Hier die bitte nicht ernst zu nehmende Zusammenfassung eines Ehemaligen:

 

Taxipilotblues         

 

Andauernd und nachhaltig verunsichert durch Manuals, Vorschriften, Jepp, Notam, SOP, MEL, Weisungen, Infos, CIS, Gerüchte, Wetter, Chefs, Dispatch und Handygepiepse, sucht der endlos gehetzte taxipilot seinen Weg, indem er sich sehr bemüht den Überblick zu behalten („situational awareness“), keine nachweisbaren Sünden zu begehen, die Formulare richtig auszufüllen („proficiency“), und wenn soweit alles gut gegangen ist, eine anständige Landung hinzukriegen („skill“).
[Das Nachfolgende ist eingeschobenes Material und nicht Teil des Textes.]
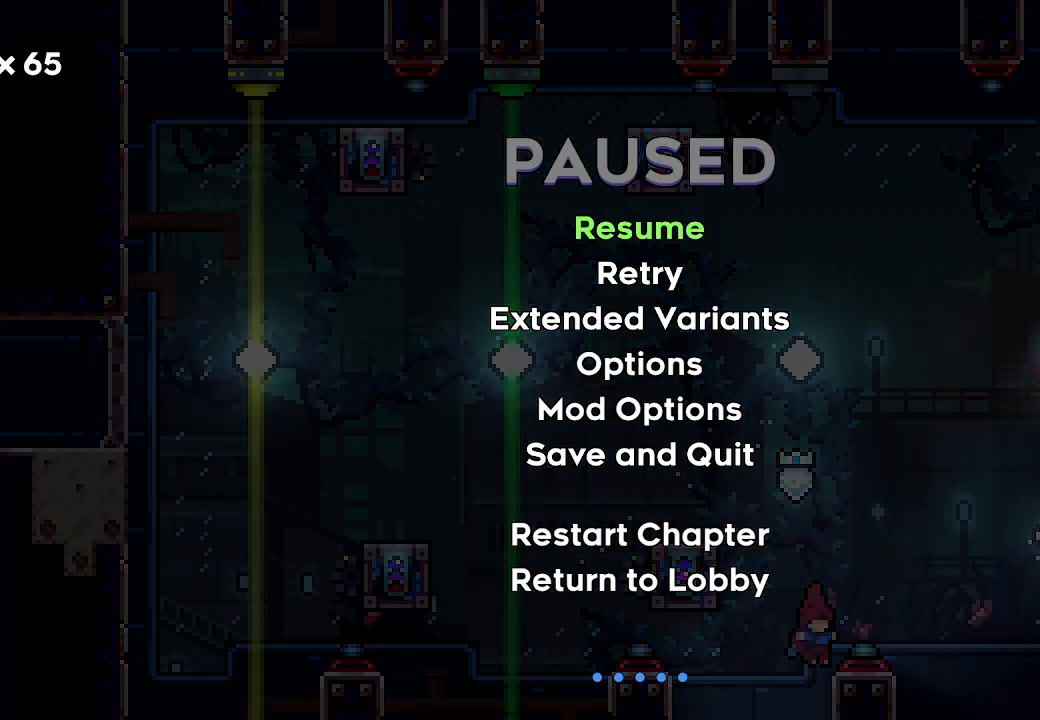
{"buttons": ["L2", "DPAD_RIGHT"], "left_stick": "center", "events": [[233, "A", "down"], [300, "A", "up"], [400, "DPAD_RIGHT", "down"], [400, "L2", "down"]]}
Ist ihm all das gelungen, sind die undankbaren Passagiere in der Limo verschwunden, das Log und die Flugrapporte leserlich und korrekt ausgefüllt , die Homebase über Defekte, Flugstunden & Landungen orientiert, das Flugzeug gesichert, die Triebwerke und Pitots abgedeckt, das Wasser (auch das aus der galley) abgelassen und die Kabine aufgeräumt und gesaugt, der entladene Staubsauger und das Ladegerät nicht vergessen, das Hotel gefunden, das halsbrecherisch gefahrene Taxi bezahlt, an der Hotelreception die zweite Kreditkarte endlich vom Leser decodiert, die breakfast incl.-Diskussion abgeschlossen, auf dem Hotelkorridor der Zimmernummerntest bestanden (links oder rechts?)  dann kann er auf einen erfolgreichen Tag zurückblicken und der Lohn ist ein Bier, denn zum Abendessen ist es zu spät.

 

Die eventuell, dummerweise, vorhandenen sozialen Bedürfnisse wie Familien-, Vereins oder Sexualleben können in konventionellem Rahmen nur unzureichend befriedigt werden und schliesslich gibt es da Psychologen, Psychiater, Eheberatung und Scheidungsanwälte oder halt Entzugsanstalten.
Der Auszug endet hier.